Oil prices are retreating further despite several geopolitical events taking place over the weekend. The main risk event is a possible retaliation or action from China against the election outcome in Taiwan where the ruling Democratic party won with its demands for more sovereignty and independence. Meanwhile several world leaders are joining Davos for the World Economic forum, with several side meetings to discuss hot topics like Ukraine, Taiwan, the Red Sea and Gaza tensions.
Meanwhile, the DXY US Dollar Index is drifting sideways with markets on edge on any change in equilibrium in any of the above mentioned hot topics. Intrinsically US Dollar strength is abating a bit as US economic data no longer beats estimates on all fronts, with several indicators starting to fall in contraction while the US labor data remains strong (for now). Traders have a holiday in the US, ahead of US Retail Sales and University of Michigan Consumer Sentiment later this week.
Crude Oil (WTI) trades at $72.27 per barrel, and Brent Oil trades at $77.61per barrel at the time of writing.
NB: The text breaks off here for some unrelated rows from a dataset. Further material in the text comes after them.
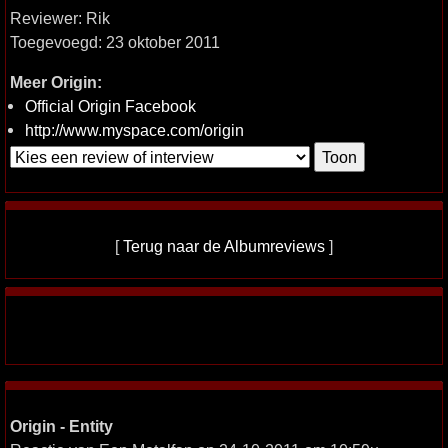
Reviewer: Rik
Toegevoegd: 23 oktober 2011
Meer Origin:
Official Origin Facebook
http://www.myspace.com/origin
[
Terug naar de Albumreviews
]
Origin - Entity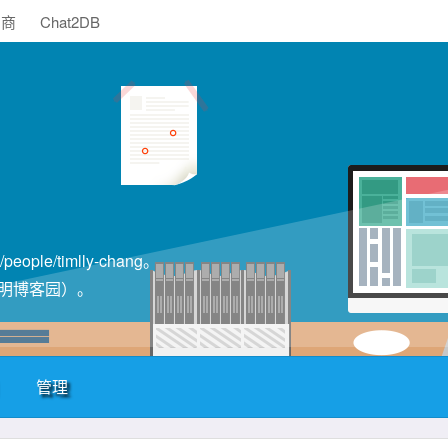
助商
Chat2DB
le/timlly-chang。
（注明博客园）。
管理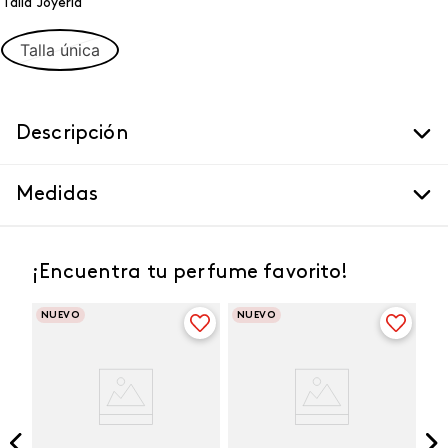
Talla Joyeria
Talla única
Descripción
Medidas
¡Encuentra tu perfume favorito!
NUEVO
NUEVO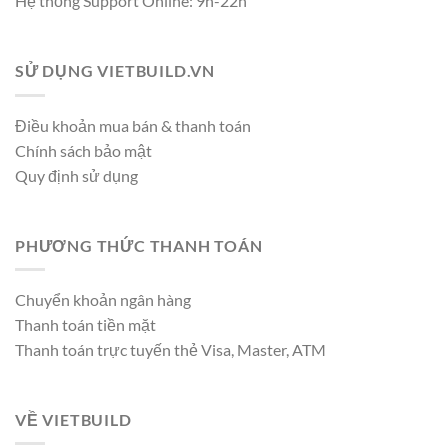
Hệ thống Support Online: 9h-22h
SỬ DỤNG VIETBUILD.VN
Điều khoản mua bán & thanh toán
Chính sách bảo mật
Quy định sử dụng
PHƯƠNG THỨC THANH TOÁN
Chuyển khoản ngân hàng
Thanh toán tiền mặt
Thanh toán trực tuyến thẻ Visa, Master, ATM
VỀ VIETBUILD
Oil prices remain unfit to substantially head higher in 2024. Though several big geopolitical elements are hanging in the balance, no one alone looks to bear enough risk to demand a higher premium in Oil prices. While OPEC+ is still unable to jack prices up, or at least support them, it will be up to traders not to miss the boat if Oil prices jump on a geopolitical breakout.
On the upside, $74 remains acting as a line in the sand after yet another failed break above it on Friday. Although quite far off, $80 comes into the picture should tensions build up further. Once $80 is broken, $84 is next on the topside once Oil sees a few daily closes above the $80 level.
Below $74, the $67 level could still come into play as the next support to trade at, as it aligns with a triple bottom from June. Should that triple bottom break, a new low for 2023 could be close at $64.35 – the low of May and March – as the last line of defence. Although still quite far off, $57.45 is worth mentioning as the next level to keep an eye on if prices fall sharply.
US WTI Crude Oil: Daily Chart
WTI Oil is a type of Crude Oil sold on international markets. The WTI stands for West Texas Intermediate, one of three major types including Brent and Dubai Crude. WTI is also referred to as “light” and “sweet” because of its relatively low gravity and sulfur content respectively. It is considered a high quality Oil that is easily refined. It is sourced in the United States and distributed via the Cushing hub, which is considered “The Pipeline Crossroads of the World”. It is a benchmark for the Oil market and WTI price is frequently quoted in the media.
Like all assets, supply and demand are the key drivers of WTI Oil price. As such, global growth can be a driver of increased demand and vice versa for weak global growth. Political instability, wars, and sanctions can disrupt supply and impact prices. The decisions of OPEC, a group of major Oil-producing countries, is another key driver of price. The value of the US Dollar influences the price of WTI Crude Oil, since Oil is predominantly traded in US Dollars, thus a weaker US Dollar can make Oil more affordable and vice versa.
The weekly Oil inventory reports published by the American Petroleum Institute (API) and the Energy Information Agency (EIA) impact the price of WTI Oil. Changes in inventories reflect fluctuating supply and demand. If the data shows a drop in inventories it can indicate increased demand, pushing up Oil price. Higher inventories can reflect increased supply, pushing down prices. API’s report is published every Tuesday and EIA’s the day after. Their results are usually similar, falling within 1% of each other 75% of the time. The EIA data is considered more reliable, since it is a government agency.
OPEC (Organization of the Petroleum Exporting Countries) is a group of 13 Oil-producing nations who collectively decide production quotas for member countries at twice-yearly meetings. Their decisions often impact WTI Oil prices. When OPEC decides to lower quotas, it can tighten supply, pushing up Oil prices. When OPEC increases production, it has the opposite effect. OPEC+ refers to an expanded group that includes ten extra non-OPEC members, the most notable of which is Russia.